WORK REQUIRED: Report each line in the items below that contains the string "instances" by copying that line in full. Case counts, so a match must have the same uppercase and lowercase letters.

PROVIDED DATA:

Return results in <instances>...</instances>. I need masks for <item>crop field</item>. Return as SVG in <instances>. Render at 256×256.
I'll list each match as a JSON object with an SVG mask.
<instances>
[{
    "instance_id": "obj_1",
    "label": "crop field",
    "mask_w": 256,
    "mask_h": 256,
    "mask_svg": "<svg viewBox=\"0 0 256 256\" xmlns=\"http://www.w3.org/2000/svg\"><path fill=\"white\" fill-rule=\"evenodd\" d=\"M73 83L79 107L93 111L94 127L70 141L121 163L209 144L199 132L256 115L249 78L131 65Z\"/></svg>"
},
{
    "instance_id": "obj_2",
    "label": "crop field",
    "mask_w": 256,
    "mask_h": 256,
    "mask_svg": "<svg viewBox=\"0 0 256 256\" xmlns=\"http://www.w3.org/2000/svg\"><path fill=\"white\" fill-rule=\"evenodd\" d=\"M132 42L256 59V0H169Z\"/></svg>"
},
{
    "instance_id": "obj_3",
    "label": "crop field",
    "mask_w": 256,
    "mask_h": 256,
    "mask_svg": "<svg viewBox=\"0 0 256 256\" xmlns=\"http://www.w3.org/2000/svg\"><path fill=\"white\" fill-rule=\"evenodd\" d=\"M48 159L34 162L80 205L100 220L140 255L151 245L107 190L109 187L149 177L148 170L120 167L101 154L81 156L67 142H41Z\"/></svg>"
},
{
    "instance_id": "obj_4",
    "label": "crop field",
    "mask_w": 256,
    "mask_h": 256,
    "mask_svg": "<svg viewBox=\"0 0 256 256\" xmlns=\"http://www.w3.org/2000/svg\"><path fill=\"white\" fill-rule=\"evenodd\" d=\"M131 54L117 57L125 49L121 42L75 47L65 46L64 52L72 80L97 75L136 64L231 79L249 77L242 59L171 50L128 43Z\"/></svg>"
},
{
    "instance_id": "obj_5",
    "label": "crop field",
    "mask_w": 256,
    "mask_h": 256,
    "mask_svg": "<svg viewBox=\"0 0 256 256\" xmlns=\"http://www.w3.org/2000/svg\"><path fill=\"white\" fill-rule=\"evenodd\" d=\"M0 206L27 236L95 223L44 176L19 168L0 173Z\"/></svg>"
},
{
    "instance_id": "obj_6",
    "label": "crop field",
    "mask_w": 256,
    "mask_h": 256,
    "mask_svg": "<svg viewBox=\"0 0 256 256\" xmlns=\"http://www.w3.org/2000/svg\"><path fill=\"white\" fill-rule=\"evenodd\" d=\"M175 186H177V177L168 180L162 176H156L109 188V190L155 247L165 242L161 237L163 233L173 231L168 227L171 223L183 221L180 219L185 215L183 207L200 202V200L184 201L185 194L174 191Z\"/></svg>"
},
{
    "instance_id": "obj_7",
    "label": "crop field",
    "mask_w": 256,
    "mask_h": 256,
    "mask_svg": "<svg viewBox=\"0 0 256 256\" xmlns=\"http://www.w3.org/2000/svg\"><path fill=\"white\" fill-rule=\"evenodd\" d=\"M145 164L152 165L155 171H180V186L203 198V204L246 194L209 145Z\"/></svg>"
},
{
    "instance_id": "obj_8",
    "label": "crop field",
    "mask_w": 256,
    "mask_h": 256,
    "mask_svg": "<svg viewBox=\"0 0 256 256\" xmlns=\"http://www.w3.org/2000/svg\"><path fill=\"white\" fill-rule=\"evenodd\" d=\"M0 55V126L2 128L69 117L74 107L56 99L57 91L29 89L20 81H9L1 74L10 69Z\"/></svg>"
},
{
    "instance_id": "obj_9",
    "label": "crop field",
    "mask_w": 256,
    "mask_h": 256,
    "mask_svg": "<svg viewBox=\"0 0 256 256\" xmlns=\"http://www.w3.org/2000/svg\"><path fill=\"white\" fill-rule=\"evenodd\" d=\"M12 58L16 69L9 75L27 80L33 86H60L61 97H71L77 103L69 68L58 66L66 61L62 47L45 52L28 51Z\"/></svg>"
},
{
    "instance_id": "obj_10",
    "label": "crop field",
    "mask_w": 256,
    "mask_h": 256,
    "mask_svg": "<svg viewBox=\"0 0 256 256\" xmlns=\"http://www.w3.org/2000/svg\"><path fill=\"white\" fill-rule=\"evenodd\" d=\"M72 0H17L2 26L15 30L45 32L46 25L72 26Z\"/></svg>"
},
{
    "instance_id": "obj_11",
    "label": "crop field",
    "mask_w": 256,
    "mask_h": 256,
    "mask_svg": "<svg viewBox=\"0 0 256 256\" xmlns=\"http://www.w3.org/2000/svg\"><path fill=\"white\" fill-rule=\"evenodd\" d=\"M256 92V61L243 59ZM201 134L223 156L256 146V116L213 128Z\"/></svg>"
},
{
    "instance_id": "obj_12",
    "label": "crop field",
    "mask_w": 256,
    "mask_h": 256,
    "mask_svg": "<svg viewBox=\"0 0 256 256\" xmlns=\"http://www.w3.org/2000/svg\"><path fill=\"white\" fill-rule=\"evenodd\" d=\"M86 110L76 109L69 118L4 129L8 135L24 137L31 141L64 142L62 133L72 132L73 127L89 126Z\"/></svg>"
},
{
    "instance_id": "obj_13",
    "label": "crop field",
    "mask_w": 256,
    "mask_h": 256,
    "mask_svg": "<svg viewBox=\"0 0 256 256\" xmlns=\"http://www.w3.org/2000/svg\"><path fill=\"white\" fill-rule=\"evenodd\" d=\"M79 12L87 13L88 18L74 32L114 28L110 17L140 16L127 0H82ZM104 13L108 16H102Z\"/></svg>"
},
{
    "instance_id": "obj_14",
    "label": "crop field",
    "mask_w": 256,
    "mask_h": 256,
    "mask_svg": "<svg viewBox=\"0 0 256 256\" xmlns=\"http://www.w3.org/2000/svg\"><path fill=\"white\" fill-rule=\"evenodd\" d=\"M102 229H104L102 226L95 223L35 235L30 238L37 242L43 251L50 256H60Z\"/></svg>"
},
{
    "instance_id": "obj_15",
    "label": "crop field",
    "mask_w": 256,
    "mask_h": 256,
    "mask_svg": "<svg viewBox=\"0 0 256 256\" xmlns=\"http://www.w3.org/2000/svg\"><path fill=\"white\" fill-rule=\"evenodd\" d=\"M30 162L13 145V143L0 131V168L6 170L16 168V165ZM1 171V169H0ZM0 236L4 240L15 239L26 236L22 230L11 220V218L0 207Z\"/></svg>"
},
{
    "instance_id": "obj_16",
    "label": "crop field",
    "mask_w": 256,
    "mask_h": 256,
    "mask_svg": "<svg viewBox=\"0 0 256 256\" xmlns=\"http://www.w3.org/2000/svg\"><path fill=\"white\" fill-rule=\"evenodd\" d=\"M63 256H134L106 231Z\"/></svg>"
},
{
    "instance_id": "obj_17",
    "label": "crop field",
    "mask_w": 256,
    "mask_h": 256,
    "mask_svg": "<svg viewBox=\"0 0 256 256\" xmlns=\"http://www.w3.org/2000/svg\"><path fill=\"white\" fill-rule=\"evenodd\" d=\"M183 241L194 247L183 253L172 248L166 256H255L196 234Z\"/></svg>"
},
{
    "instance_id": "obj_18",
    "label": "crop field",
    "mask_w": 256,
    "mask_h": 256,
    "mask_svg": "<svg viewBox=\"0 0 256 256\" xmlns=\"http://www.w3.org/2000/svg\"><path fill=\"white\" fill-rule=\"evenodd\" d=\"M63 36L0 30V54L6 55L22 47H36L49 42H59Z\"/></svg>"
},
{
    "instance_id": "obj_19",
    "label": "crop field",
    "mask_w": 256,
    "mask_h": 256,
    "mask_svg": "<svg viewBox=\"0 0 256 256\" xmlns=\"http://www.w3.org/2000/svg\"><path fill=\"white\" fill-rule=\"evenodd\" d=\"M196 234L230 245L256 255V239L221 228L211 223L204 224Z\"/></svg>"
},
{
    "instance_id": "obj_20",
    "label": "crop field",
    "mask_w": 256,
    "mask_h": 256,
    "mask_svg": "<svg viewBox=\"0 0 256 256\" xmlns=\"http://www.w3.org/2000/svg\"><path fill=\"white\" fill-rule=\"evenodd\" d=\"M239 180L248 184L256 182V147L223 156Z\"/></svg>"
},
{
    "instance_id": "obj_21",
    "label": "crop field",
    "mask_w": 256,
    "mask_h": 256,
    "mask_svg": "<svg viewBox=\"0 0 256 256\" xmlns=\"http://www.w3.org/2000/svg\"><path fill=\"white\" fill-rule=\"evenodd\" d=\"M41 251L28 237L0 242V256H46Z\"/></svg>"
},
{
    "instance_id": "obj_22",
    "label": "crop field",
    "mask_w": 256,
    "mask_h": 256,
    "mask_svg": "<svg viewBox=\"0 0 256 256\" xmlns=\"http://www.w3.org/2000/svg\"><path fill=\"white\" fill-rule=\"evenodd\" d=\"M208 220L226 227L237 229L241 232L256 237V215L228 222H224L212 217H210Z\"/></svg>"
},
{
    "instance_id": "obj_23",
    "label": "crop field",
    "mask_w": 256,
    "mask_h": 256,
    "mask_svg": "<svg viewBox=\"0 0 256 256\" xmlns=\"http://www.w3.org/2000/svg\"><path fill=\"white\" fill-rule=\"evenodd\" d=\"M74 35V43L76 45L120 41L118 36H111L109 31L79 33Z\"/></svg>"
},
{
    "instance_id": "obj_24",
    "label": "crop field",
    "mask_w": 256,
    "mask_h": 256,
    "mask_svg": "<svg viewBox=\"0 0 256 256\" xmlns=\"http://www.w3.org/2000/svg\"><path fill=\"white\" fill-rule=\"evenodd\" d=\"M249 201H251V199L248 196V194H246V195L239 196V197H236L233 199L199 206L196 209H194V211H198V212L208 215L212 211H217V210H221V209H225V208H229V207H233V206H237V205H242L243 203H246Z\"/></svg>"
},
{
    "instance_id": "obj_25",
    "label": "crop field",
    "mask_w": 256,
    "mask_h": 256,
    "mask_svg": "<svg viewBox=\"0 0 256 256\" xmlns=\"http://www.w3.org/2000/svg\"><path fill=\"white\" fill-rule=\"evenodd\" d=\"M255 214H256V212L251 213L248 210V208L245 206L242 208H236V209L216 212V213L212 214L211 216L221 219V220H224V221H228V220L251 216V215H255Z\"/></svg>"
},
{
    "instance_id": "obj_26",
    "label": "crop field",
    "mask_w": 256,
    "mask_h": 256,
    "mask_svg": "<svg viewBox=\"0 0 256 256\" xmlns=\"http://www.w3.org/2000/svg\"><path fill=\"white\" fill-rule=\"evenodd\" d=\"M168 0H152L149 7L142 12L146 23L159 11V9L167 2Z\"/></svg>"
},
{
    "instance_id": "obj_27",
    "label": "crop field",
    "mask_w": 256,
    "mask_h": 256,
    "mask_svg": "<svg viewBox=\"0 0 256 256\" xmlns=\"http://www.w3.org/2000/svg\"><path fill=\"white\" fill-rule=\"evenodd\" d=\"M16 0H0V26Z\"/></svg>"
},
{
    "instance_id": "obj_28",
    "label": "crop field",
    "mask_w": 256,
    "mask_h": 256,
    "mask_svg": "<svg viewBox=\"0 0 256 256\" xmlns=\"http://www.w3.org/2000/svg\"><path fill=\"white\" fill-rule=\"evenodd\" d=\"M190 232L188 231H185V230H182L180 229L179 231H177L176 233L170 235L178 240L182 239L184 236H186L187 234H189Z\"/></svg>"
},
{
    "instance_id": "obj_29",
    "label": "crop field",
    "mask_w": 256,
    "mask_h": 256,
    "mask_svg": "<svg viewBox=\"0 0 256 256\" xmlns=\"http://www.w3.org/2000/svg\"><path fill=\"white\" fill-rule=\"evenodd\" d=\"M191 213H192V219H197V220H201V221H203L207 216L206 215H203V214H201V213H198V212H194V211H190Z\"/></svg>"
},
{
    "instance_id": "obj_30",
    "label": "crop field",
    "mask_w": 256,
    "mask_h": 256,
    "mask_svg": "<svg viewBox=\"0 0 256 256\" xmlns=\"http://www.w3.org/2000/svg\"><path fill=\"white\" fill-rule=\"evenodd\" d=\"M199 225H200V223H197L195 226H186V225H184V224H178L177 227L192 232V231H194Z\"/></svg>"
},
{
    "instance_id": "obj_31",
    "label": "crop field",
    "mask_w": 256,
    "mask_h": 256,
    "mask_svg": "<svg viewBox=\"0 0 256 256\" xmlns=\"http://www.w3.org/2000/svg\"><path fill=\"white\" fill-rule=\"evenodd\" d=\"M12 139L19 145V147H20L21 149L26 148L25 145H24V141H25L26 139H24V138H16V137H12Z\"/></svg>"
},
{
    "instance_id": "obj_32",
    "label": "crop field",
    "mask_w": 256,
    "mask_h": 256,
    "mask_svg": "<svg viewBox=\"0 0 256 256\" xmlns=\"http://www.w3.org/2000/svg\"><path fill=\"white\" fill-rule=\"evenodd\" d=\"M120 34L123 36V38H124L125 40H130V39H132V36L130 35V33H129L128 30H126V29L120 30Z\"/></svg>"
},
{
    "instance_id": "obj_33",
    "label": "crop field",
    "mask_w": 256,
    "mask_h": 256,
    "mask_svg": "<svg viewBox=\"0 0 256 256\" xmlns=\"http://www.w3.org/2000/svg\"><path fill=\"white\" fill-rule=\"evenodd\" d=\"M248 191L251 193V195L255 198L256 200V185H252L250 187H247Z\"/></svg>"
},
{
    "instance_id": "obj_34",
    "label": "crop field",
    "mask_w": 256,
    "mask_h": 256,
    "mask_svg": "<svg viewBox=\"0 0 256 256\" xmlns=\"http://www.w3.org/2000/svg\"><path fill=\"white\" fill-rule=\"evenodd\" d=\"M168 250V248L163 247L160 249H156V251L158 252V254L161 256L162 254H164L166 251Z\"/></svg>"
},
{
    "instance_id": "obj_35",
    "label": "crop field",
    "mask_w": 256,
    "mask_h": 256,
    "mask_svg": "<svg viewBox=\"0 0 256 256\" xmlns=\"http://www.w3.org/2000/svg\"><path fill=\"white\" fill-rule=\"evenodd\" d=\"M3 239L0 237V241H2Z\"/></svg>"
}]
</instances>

RESULT FOR THIS TASK:
Return results in <instances>...</instances>. I need masks for <item>crop field</item>. Return as SVG in <instances>. Render at 256×256.
<instances>
</instances>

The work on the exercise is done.